We’d almost reached Lydia’s house. The lights were all still on. She said, “I should check on Uncle Micah.”
That surprised me. I thought she hated him. I said, “Lub, can you give us a second?”
He ducked into the shadow of a clump of trees, and I walked with Lydia toward the front door. “We need a plan to find my mom,” I said. “I was thinking about Tobias Glück’s diary.”
“Way ahead of you,” she said. “We’re going to need the Involuntaries. Come to the meeting house tomorrow night.”
She
reached for the door, and I said, “Wait.” I lowered my voice. “Are you ever going to tell me what happened to your parents?”
She regarded me silently. “I told you,” she said finally. “Anybody who crosses the Congregation, crosses the Scrimshander.”
“I don’t understand. The Scrimshander did that to them?”

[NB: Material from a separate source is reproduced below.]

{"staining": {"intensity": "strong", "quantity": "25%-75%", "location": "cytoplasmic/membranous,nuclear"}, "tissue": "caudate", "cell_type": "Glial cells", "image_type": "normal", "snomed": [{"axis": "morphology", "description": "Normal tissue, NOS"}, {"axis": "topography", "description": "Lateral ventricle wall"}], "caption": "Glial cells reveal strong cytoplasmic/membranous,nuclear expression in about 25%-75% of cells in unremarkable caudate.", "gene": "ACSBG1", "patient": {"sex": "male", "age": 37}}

“My parents were going to leave the church. Move out of Dunnsmouth. They couldn’t go along with the Congregation anymore. Then one night, when I was eight years old, they disappeared. They were gone for two weeks. When they found them, lying on the shore, they were like this.”
“What did the doctors say?”
“They didn’t know what to say. They couldn’t do anything for them. Then the insurance ran out and they couldn’t stay in the hospital anymore. So, Uncle Micah and Aunt Bee took us in.” She took a breath. “Harrison, the Scrimshander works for the Congregation. And if he has your mother…”
“I get it,” I said. “We just have to find her before that happens.”
* * *
Lub walked with me down the hill. He kept trying to talk, but I was so distracted I could barely hear him. When we reached the rental house, he pointed and said something about visitors.
Saleem’s taxi was parked in front of the house. It wasn’t running, and there was no one behind the wheel. “I better go see what that’s about,” I said. “See you tomorrow?”
“Don’t look so worried,” he said. “The current will carry us home.”
Inside the house, the lights were all on, but there was no one in the kitchen or the living room. Aunt Sel’s bedroom door was closed.
“Aunt Sel?” I called out. “Did you call a taxi?”
There was no answer. I went to her door. “Aunt Sel? Are you all right?”
From inside I heard a thunk that sounded like a body hitting the ground. I reached for the doorknob—but then the door opened a few inches.
“Harrison, you’re home.” Aunt Sel was dressed in her nightgown. “Good study group?”
“It was fine. Did you call Saleem? His car’s out front, but—”
She raised an eyebrow.
“Oh,” I said.
She smiled brightly. “See you in the morning!”